Sementara itu, kelompok ulama yang
lain—yaitu mereka yang meneliti sejarah serta menelusuri berbagai pendapat yang
dinisbatkan kepada kelompok-kelompok yang mengaku sebagai bagian dari
Islam—berpendapat bahwa seluruh kelompok sesat tersebut telah muncul di
tengah-tengah umat Islam.
Oleh karena itu, setiap orang yang
mencari kebenaran wajib membedakan akidahnya dari akidah mereka yang rusak,
serta membedakan agamanya dari keyakinan mereka yang sesat.
Telah muncul di berbagai negeri
Islam sekelompok ahli bid'ah yang menipu masyarakat awam. Mereka
mencampuradukkan ajaran agama sehingga membingungkan orang-orang yang kurang
memahami ilmu agama.
Mereka bahkan menisbatkan diri
kepada dua kelompok besar Ahlus Sunnah wal Jamaah, yaitu para ahli hadis dan
para ahli fikih yang menggunakan ra'yu (ijtihad). Mereka berlindung di balik
nama-nama tokoh yang dihormati di kalangan kaum muslimin, padahal hakikat
keadaan mereka tidak diketahui oleh kebanyakan orang.
Dengan cara itu mereka memperoleh
kekuatan untuk menipu orang-orang yang masih polos dalam memahami agama. Mereka
ingin menampakkan kepada masyarakat awam bahwa mereka memiliki kedudukan yang
kuat dan mendapat dukungan yang besar.
Orang-orang yang tidak mengetahui
hakikat keadaan mereka mengira bahwa kebatilan akan selalu berjaya. Padahal
kenyataannya tidak demikian.
Sebab telah menjadi ungkapan yang
dikenal luas:
"Kebatilan hanya memperoleh
kemenangan sesaat, kemudian ia akan lenyap."
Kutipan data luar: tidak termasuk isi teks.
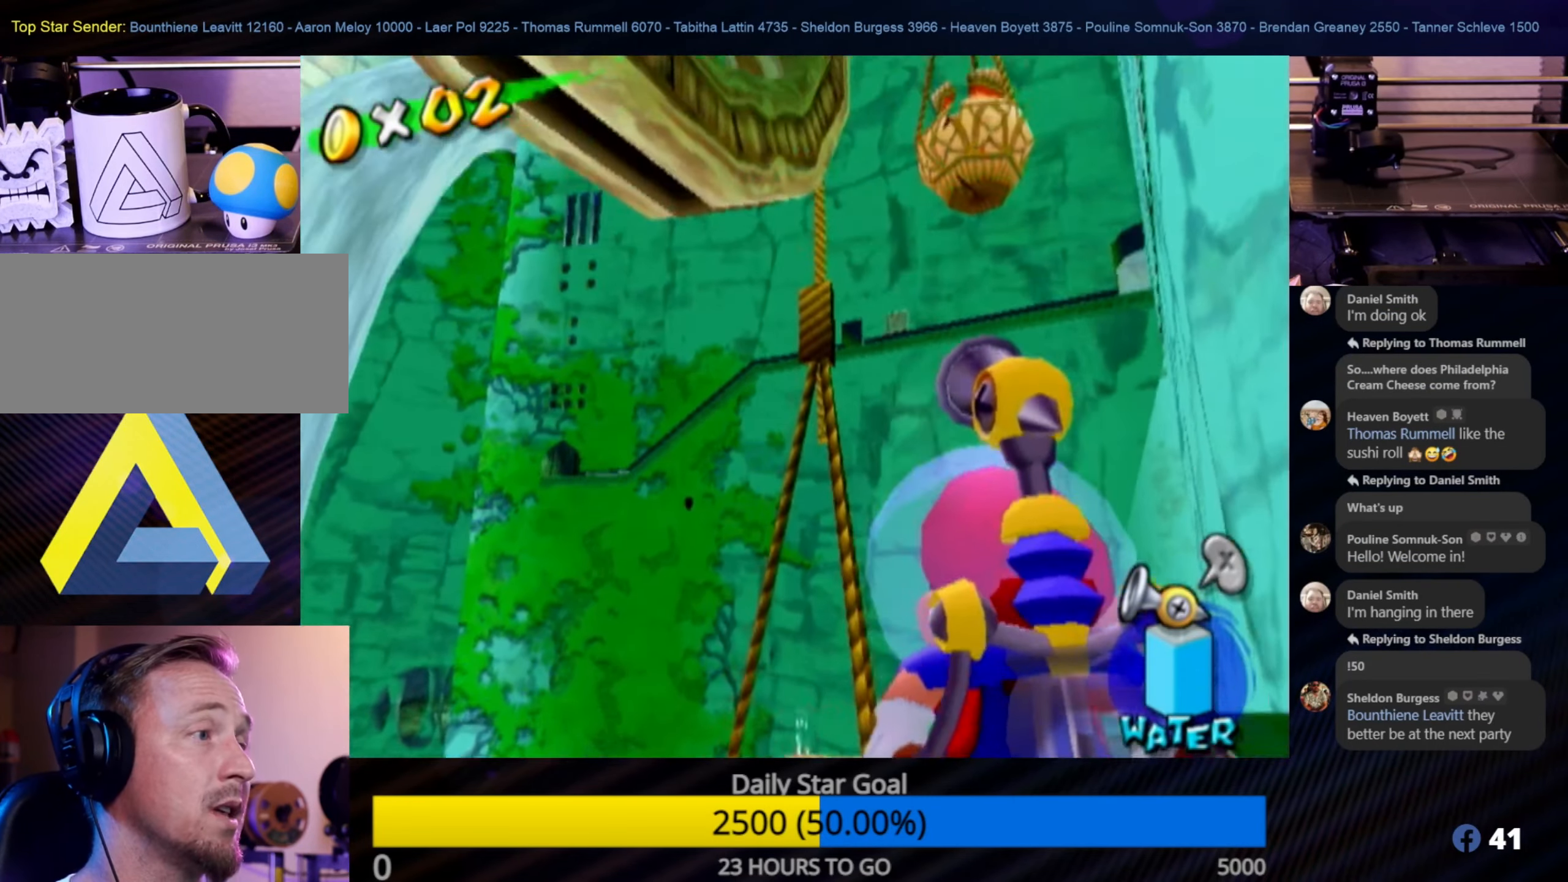
{"buttons": [], "left_stick": "center", "right_stick": "center", "events": []}
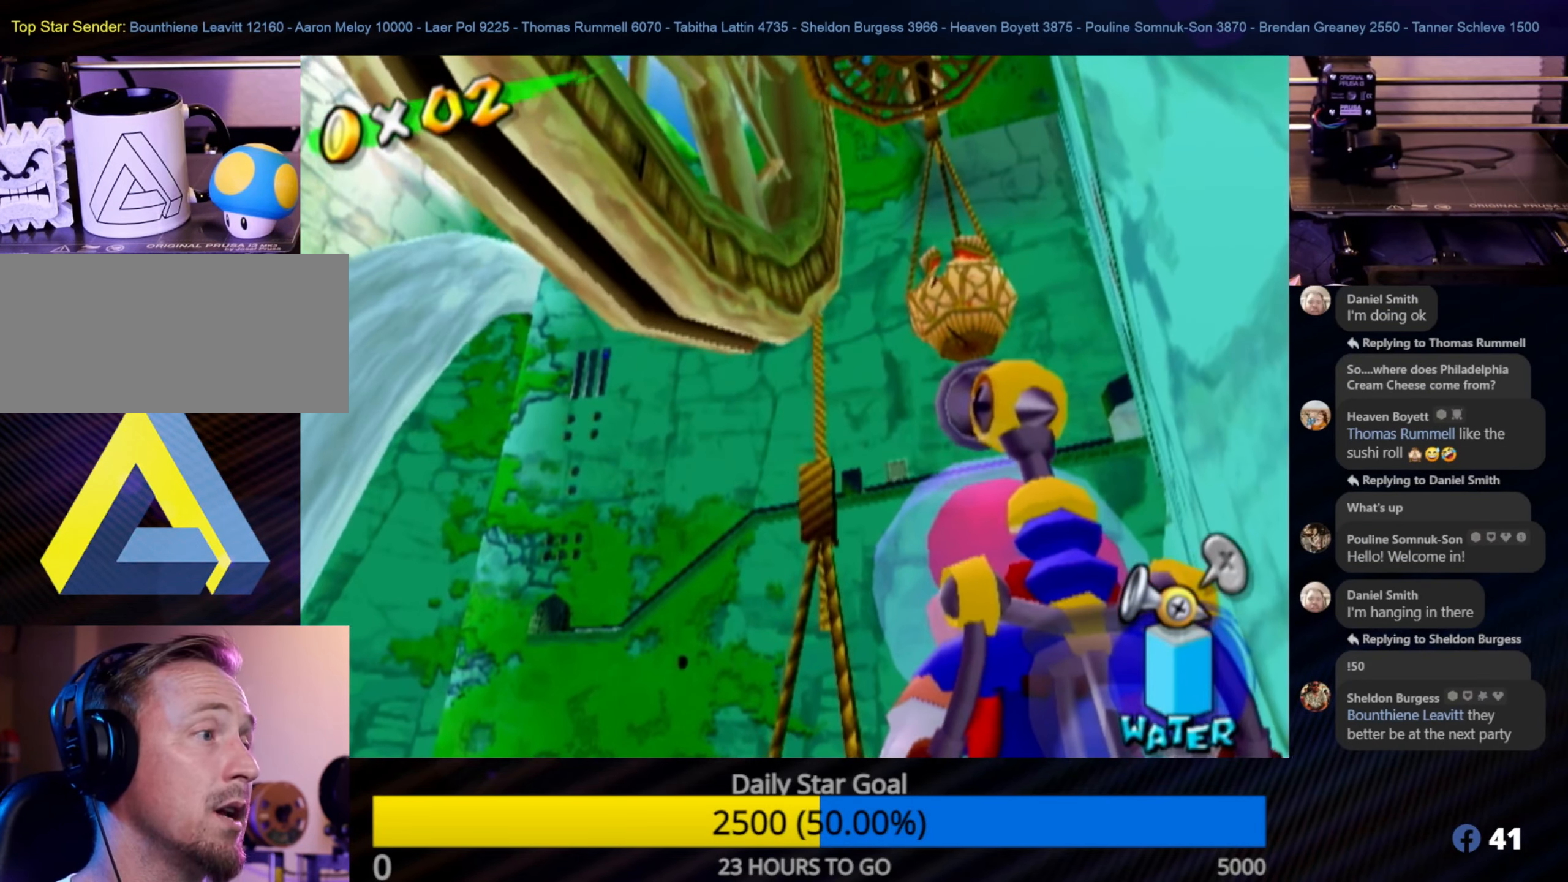
{"buttons": [], "left_stick": "center", "right_stick": "center", "events": [[350, "left_stick", "right"], [483, "left_stick", "center"]]}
Sebagaimana juga dikatakan:
"Kebenaran itu terang dan
jelas, sedangkan kebatilan selalu dipenuhi keraguan dan kebingungan."
Allah Ta'ala berfirman:
"Allah meneguhkan orang-orang
yang beriman dengan ucapan yang teguh dalam kehidupan dunia dan di akhirat. Dan
Allah menyesatkan orang-orang yang zalim. Allah berbuat apa saja yang Dia
kehendaki."
(QS. Ibrahim: 27)
Karena itulah aku ingin menyusun
sebuah kitab yang dapat membedakan secara jelas antara kedua golongan tersebut.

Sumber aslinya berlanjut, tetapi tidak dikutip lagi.